Supplied text:
[PATCH] Improvements to SSA construction

Quentin Colombet qcolombet at apple.com
Fri Apr 10 09:35:52 PDT 2015


Hi Daniel,

Cameron already committed patch A in r234425.

Cheers,
-Quentin
> On Apr 10, 2015, at 9:21 AM, Daniel Berlin <dberlin at dberlin.org> wrote:
> 
> Just wanted to ask:
> Do you guys want anything else in the way of testing, or is it just
> waiting on one of (Quentin, Chandler) to look at?
> 
> 
> On Mon, Apr 6, 2015 at 9:42 PM, Daniel Berlin <dberlin at dberlin.org> wrote:
>> LGTM algorithmically.
>> 
>> On Mon, Apr 6, 2015 at 6:02 PM, Cameron Zwarich <zwarich at apple.com> wrote:
>>> Thanks. If someone reviews the content of my 'a' patch then I'll land it.
>>> 
>>> Cameron
>>> 
>>>> On Apr 6, 2015, at 4:59 PM, Daniel Berlin <dberlin at dberlin.org> wrote:
>>>> 
>>>> So, to drive worst case behavior (besides all the other testing), i
>>>> wrote the attached to generate ladder graphs of size N, which are the
>>>> worst case for DF/IDF algorithms (N^2)
>>>> 
>>>> If you want perfect ladder looking graphs, you have to use
>>>> -simplifycfg on the result.
>>>> Note: Ladder graphs seems to generate at least n^2 behavior in
>>>> GraphWriter, so using a 50000 rung ladder graph doesn't seem sane with
>>>> -view-cfg.  It doesn't use n^2 memory at least, but i stopped it
>>>> after 15 minutes.
>>>> 
>>>> Anyway, as one might expect, even something like using -domfrontier on
>>>> a 50000 rung ladder graph is not possible.
>>>> 
>>>> The same is true for the algorithm before your patches.
>>>> Before your patches, i stopped it at 5 minutes.
>>>> After your patches, it takes <50ms.
>>>> 
>>>> This is tested with memoryssa, which only builds SSA for one variable,
>>>> and does no pruning, which is very easy to test against.

Assignment 1:
In the records, please reproduce word for word the lines starting with the one containing "alimentos y calor." and going on through the one containing "pasas posando por", both included.

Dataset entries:
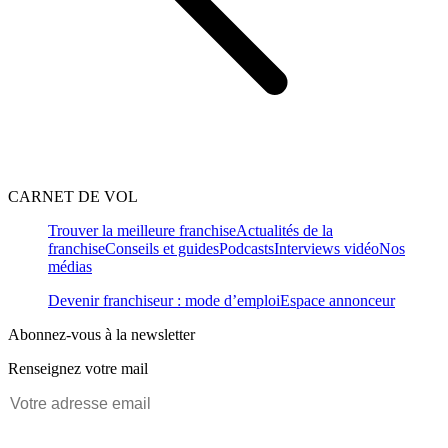
CARNET DE VOL
Trouver la meilleure franchise
Actualités de la
franchise
Conseils et guides
Podcasts
Interviews vidéo
Nos
médias
Devenir franchiseur : mode d’emploi
Espace annonceur
Abonnez-vous à la newsletter
Renseignez votre mail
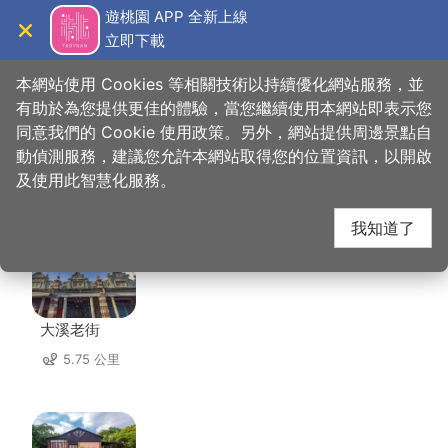
跳
遊桃園 APP 全新上線
到
立即下載
導覽
關閉
主
桃園觀光導覽網
首頁
>
想去的地方
>
美食、購物
>
光復雲仙小館
要
本網站使用 Cookies 等相關技術以持續優化網站服務，並
內
有助於為您提供更佳的體驗，當您繼續使用本網站即表示您
容
同意我們的 Cookie 使用政策。另外，網站提供周邊景點自
光復雲仙小館 周邊景點
區
動偵測服務，建議您允許本網站取得您的位置資訊，以開啟
塊
及使用此智慧化服務。
共有 140 處景點
我知道了
大溪老街
5.75 公里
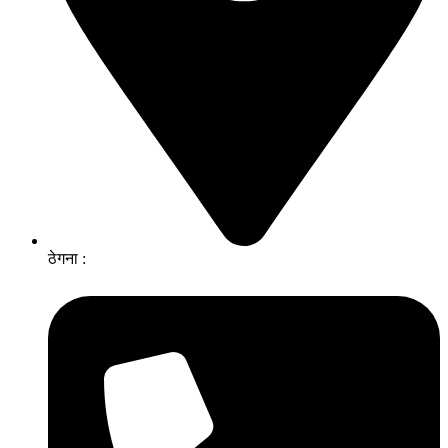
ठेगना :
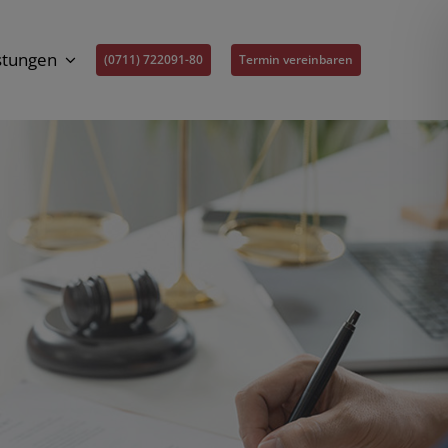
stungen
(0711) 722091-80
Termin vereinbaren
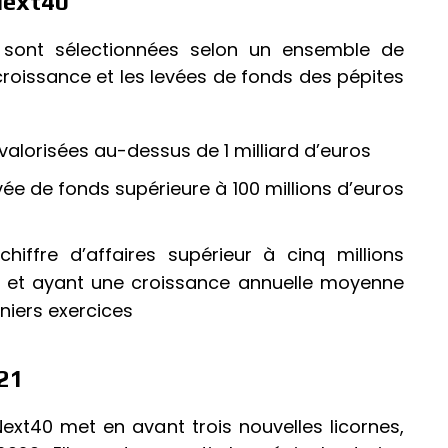
Next40
 sont sélectionnées selon un ensemble de
 croissance et les levées de fonds des pépites
valorisées au-dessus de 1 milliard d’euros
vée de fonds supérieure à 100 millions d’euros
hiffre d’affaires supérieur à cinq millions
e, et ayant une croissance annuelle moyenne
rniers exercices
21
ext40 met en avant trois nouvelles licornes,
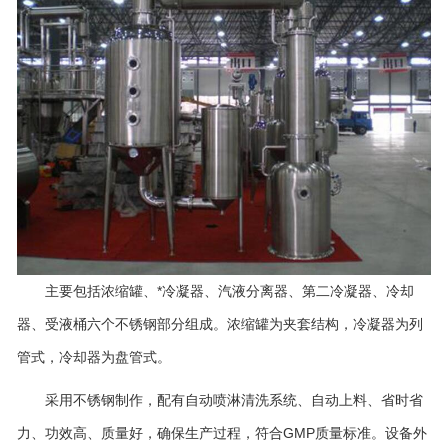
主要包括浓缩罐、*冷凝器、汽液分离器、第二冷凝器、冷却
器、受液桶六个不锈钢部分组成。浓缩罐为夹套结构，冷凝器为列
管式，冷却器为盘管式。
采用不锈钢制作，配有自动喷淋清洗系统、自动上料、
省时省
力、功效高、质量好，确保生产过程，符合GMP质量标准。设备外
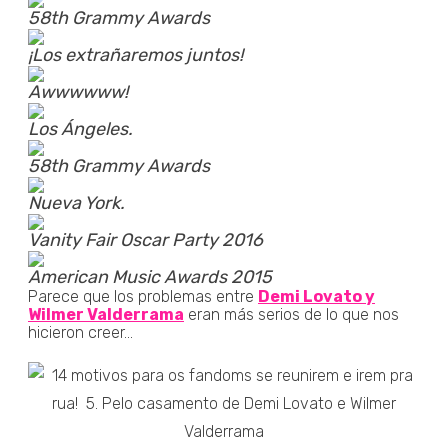
58th Grammy Awards
¡Los extrañaremos juntos!
Awwwwww!
Los Ángeles.
58th Grammy Awards
Nueva York.
Vanity Fair Oscar Party 2016
American Music Awards 2015
Parece que los problemas entre
Demi Lovato y
Wilmer Valderrama
eran más serios de lo que nos
hicieron creer...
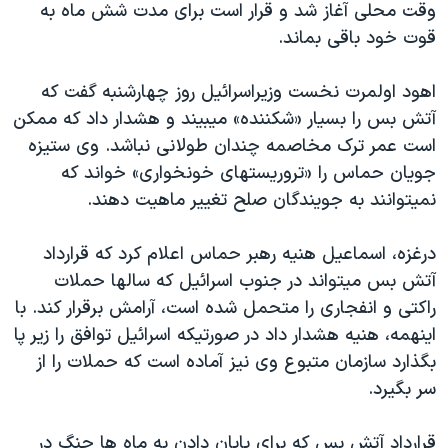
وقت محلی آغاز شد و قرار است برای مدت شش ماه به
دنبال کنید
مستندها
فرهنگ و زندگی
قوت خود باقی بماند.
حقوق شهروندی
انتخابات ریاست جمهوری آمریکا ۲۰۲۴
اهود اولمرت نخست وزيراسرائيل روز چهارشنبه گفت که
اقتصادی
حمله جمهوری اسلامی به اسرائیل
آتش بس را بسيار «شکننده» ميبيند و هشدار داد که ممکن
رمز مهسا
علم و فناوری
است عمر ترک مخاصمه چندان طولانی نباشد. وی ستيزه
زبانهای مختلف
اسرائیل در جنگ
ورزش زنان در ایران
جويان حماس را «تروريستهای خونخواری» خواند که
نميتوانند به جويندگان صلح تغيير ماهيت دهند.
گالری عکس
اعتراضات زن، زندگی، آزادی
آرشیو پخش زنده
مجموعه مستندهای دادخواهی
درغزه، اسماعيل هنيه رهبر حماس اعلام کرد که قرارداد
تریبونال مردمی آبان ۹۸
آتش بس ميتواند در جنوب اسرائيل که سالها حملات
راکتی و انفجاری را متحمل شده است، آرامش برقرار کند. با
دادگاه حمید نوری
اينهمه، هنيه هشدار داد در صورتيکه اسرائيل توافق را زير پا
چهل سال گروگان‌گیری
بگذارد سازمان متبوع وی نيز آماده است که حملات را از
قانون شفافیت دارائی کادر رهبری ایران
سر بگيرد.
اعتراضات مردمی آبان ۹۸
قرارداد آتش بس که برای پايان دادن به ماه ها جنگ در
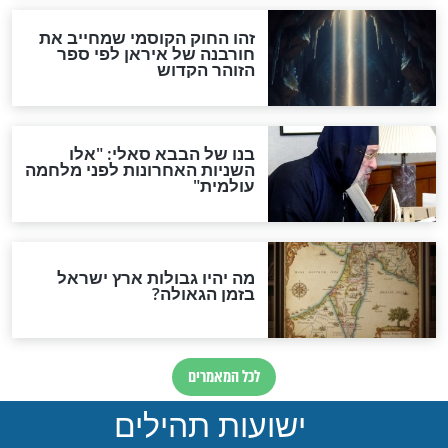
לכל המאמרים
ות להמתקת הדינים וביטול
גזרות
סגולת ע"ב שמות הקודש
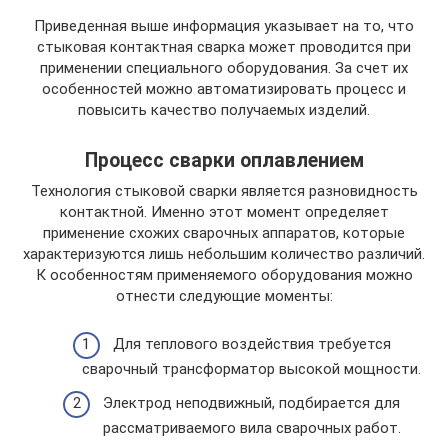
Приведенная выше информация указывает на то, что
стыковая контактная сварка может проводится при
применении специального оборудования. За счет их
особенностей можно автоматизировать процесс и
повысить качество получаемых изделий.
Процесс сварки оплавлением
Технология стыковой сварки является разновидность
контактной. Именно этот момент определяет
применение схожих сварочных аппаратов, которые
характеризуются лишь небольшим количество различий.
К особенностям применяемого оборудования можно
отнести следующие моменты:
Для теплового воздействия требуется
сварочный трансформатор высокой мощности.
Электрод неподвижный, подбирается для
рассматриваемого вила сварочных работ.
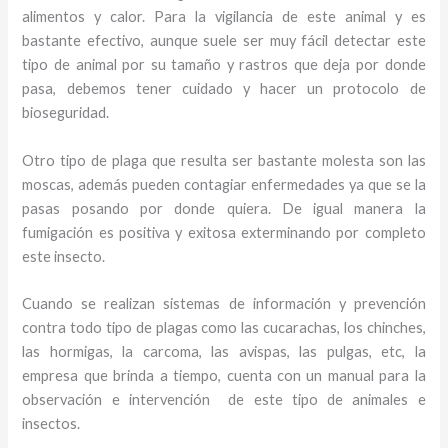
alimentos y calor. Para la vigilancia de este animal y
es
bastante efectivo, aunque suele ser muy fácil detectar este
tipo de animal por su tamaño y rastros que deja por donde
pasa, debemos tener cuidado y hacer un protocolo de
bioseguridad.
Otro tipo de plaga que resulta ser bastante molesta son las
moscas, además pueden contagiar enfermedades ya que se la
pasas posando por donde quiera. De igual manera la
fumigación es positiva y exitosa exterminando por completo
este insecto.
Cuando se realizan sistemas de información y prevención
contra todo tipo de plagas como las cucarachas, los chinches,
las hormigas, la carcoma, las avispas, las pulgas, etc, la
empresa que brinda a tiempo, cuenta con un manual para la
observación e intervención de este tipo de animales e
insectos.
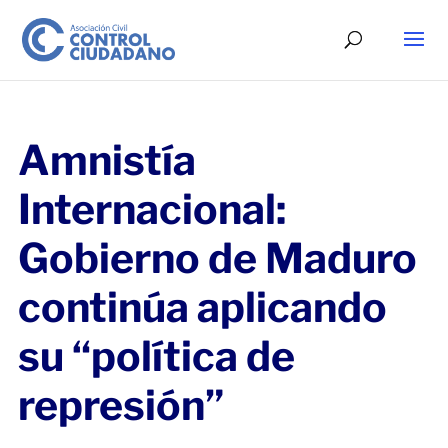
Amnistía
Internacional:
Gobierno de Maduro
continúa aplicando
su “política de
represión”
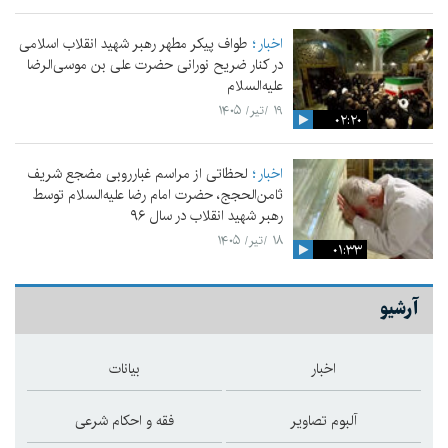
اخبار
طواف پیکر مطهر رهبر شهید انقلاب اسلامی
در کنار ضریح نورانی حضرت علی‌ بن موسی‌الرضا
علیه‌السلام
۱۹ /تیر/ ۱۴۰۵
۰۲:۲۰
اخبار
لحظاتی از مراسم غبارروبی مضجع شریف
ثامن‌الحجج، حضرت امام رضا علیه‌السلام توسط
رهبر شهید انقلاب در سال ۹۶
۱۸ /تیر/ ۱۴۰۵
۰۱:۳۳
آرشیو
اخبار
بیانات
آلبوم تصاویر
فقه و احکام شرعی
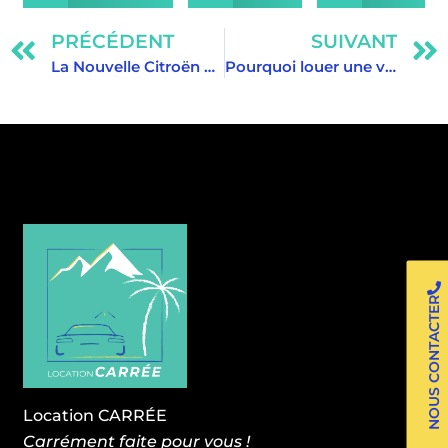
PRÉCÉDENT
SUIVANT
La Nouvelle Citroën C3 Hybride Automatique est arrivée dans notre agence de location à La Réunion
Pourquoi louer une voiture à La Réunion est indispensable pour découvrir l’île ?
NOUS CONTACTER
Location CARRÉE
Carrément faite pour vous !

Assignment 2:
In the SSA construction thread, why did Daniel Berlin write the attached generator of ladder graphs? Answer in one to three sentences.

Problem solution 1:
alimentos y calor. Para la vigilancia de este animal y
es
bastante efectivo, aunque suele ser muy fácil detectar este
tipo de animal por su tamaño y rastros que deja por donde
pasa, debemos tener cuidado y hacer un protocolo de
bioseguridad.
Otro tipo de plaga que resulta ser bastante molesta son las
moscas, además pueden contagiar enfermedades ya que se la
pasas posando por donde quiera. De igual manera la

Problem solution 2:
He wrote it to drive worst-case behavior as part of the testing. Ladder graphs of size N are the worst case for DF/IDF algorithms, which take N^2 on them.